Wouldn’t it be great if someone from another sector altogether saw a crane on their way to work, took a picture, and shared it with #GLAD2023 in the comments?
Wouldn’t it be magical if sons and daughters asked parents and guardians, ‘What’s #GLAD2023?’
Wouldn’t it be mind-blowing if #GLAD2023 ended up trending?
A bifocal approach
I don’t think we should complicate our industry or the way we promote it, especially to younger generations looking to make career decisions during the final stages of education. LEEA has talked a lot in recent years about ‘defying gravity’ and that’s exactly what lifting equipment does. However, we do need to do a better job of presenting it as a relevant industry to a wider demographic, for two main reasons:
- Lifting equipment in many sectors is at the cutting edge of modern technology as we adapt to automation, the Internet of Things (IoT), Artificial Intelligence (AI), etc. It’s no longer the case that young engineers that want to work with computers and high tech equipment should overlook the lifting and rigging industry, because we need them here too.
You need only look at sectors like aerospace, ports, metals, etc. for proof.
- Lifting is much more than sitting at the controls of a crane or attaching slings to a load. That might remain at its heart, but what about the human resources professionals, accountants, trainers, marketers, and everyone in between? We need the sharpest minds in each of these fields, and more, to take the industry safely onto future generations. There are challenges, longevity, and diversity here that we haven’t done a good enough job of talking about in the past.

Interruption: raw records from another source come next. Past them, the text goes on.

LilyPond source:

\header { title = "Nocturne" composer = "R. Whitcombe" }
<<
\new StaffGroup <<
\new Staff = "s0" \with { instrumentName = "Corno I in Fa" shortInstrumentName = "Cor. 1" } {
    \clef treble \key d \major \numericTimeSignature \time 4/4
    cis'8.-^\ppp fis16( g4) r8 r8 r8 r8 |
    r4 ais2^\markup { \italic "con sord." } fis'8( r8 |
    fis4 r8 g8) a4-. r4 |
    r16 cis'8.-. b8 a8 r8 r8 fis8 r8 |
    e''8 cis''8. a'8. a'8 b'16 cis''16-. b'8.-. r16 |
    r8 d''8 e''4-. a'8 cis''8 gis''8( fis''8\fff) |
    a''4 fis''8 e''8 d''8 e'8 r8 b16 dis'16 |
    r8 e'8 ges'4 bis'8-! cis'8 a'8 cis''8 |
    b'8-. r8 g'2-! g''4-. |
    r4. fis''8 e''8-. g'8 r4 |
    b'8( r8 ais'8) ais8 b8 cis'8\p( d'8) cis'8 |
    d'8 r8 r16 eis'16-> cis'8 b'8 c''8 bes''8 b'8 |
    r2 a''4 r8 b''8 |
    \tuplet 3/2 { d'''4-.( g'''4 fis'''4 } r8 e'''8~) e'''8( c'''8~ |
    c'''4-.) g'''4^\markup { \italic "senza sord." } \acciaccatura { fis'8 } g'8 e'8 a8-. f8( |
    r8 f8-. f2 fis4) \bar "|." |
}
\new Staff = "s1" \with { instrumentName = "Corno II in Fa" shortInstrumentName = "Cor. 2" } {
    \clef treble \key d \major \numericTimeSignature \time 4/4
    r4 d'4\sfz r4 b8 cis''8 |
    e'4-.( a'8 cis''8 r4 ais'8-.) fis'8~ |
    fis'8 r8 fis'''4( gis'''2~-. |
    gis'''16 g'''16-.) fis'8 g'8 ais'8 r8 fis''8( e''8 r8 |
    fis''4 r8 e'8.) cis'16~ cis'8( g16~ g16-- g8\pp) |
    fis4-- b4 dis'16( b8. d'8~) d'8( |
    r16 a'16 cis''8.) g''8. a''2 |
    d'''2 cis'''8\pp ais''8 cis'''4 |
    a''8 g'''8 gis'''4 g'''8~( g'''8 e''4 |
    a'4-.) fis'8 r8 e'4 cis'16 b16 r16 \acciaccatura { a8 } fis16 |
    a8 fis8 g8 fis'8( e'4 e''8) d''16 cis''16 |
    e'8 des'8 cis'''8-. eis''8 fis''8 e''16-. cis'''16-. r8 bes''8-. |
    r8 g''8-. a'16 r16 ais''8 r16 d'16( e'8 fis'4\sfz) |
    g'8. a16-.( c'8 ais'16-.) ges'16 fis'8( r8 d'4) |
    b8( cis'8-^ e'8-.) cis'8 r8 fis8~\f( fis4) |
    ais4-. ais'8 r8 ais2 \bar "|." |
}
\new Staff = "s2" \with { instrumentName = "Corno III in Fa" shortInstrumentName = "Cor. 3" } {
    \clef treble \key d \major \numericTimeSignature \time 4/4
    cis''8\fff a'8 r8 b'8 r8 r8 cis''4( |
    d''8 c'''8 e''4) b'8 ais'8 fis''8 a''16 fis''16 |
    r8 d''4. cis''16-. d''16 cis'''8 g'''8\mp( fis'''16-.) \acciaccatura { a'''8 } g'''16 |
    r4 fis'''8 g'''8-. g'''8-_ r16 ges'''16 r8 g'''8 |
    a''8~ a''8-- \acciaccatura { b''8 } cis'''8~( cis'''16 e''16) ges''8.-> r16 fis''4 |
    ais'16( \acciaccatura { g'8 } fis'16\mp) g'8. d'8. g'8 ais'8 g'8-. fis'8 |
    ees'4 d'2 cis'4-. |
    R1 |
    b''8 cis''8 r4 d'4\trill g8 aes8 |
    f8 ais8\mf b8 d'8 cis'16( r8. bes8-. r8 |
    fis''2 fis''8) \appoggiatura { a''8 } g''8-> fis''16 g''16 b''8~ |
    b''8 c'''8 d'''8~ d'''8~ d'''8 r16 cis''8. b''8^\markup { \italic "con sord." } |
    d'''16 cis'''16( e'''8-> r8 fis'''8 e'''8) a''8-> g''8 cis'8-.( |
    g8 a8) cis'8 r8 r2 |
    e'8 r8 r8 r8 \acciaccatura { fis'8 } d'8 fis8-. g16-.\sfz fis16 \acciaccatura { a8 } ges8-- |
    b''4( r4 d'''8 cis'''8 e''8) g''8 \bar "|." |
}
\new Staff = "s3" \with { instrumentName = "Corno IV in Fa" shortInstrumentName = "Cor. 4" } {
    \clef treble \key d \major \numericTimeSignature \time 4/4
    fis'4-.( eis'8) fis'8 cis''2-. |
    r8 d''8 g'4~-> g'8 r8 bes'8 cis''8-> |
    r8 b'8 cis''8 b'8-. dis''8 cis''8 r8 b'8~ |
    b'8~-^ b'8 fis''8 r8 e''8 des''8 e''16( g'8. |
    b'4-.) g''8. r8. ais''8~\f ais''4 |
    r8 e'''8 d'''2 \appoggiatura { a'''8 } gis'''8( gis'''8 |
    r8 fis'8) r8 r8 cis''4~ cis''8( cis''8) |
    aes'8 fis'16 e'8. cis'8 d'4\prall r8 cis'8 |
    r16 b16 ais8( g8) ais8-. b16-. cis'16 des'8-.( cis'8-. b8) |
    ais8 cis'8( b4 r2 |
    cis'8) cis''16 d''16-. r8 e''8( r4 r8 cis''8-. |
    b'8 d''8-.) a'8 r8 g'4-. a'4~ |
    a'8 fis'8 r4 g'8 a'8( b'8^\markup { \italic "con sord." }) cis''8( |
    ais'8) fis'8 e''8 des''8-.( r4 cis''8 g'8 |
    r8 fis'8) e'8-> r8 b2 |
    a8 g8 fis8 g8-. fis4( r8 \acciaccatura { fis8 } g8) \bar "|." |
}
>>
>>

Thankfully, #GLAD2023 is here to change that.
Have a voice
I get asked a lot about how people should promote their involvement in the lifting industry during #GLAD2023; some find it difficult because their company doesn’t lead the way. It is unfortunate if marketing teams don’t see the value in promoting lifting but, regardless, individuals can participate, no different to managing and posting to a LinkedIn profile.
In previous years, there have been some interesting tweets and videos about why people are happy—GLAD, even—to be working in the industry, or sharing the events that led to them starting a career here. It’ll come as no surprise to many that a lot of these stories revealed how lifting had presented a stopgap while they were waiting for another door to open, only for the people, products, and applications to get under the skin to the point where they never sought an exit.
That reality goes a long way to capturing the challenge and opportunity our industry—and #GLAD2023—faces.
LiftEx in Liverpool
LEEA’s LiftEx trade show returns to the Exhibition Centre Liverpool on 21-22 November, where no doubt there will be moments to reflect on #GLAD2023 and plan for #GLAD2024. It was good to see a younger, more diverse demographic walk the aisles of last year’s show in Aberdeen. LiftEx and the awareness day dovetail here because one can help the other. Maybe some people will find the industry because of #GLAD2023 or be inspired to share their story because of seeing how much the industry has to offer at LiftEx.
It’s completely free of charge to participate in Global Lifting Awareness Day—anyone can post to the hashtag—but an industry also needs stakeholders that are willing to invest money in raising the industry’s profile at events and schools, for example. We’re prepared to practice what we preach and have booked official lanyard and water (bottle) sponsorships at this year’s LiftEx.
We’ve also reserved the most prominent exhibition space next to LEEA itself, which delegates will see as they walk through the main entrance to the show floor.
It’d be uplifting to meet some newcomers to the industry, especially if they found themselves here via activity at #GLAD2023.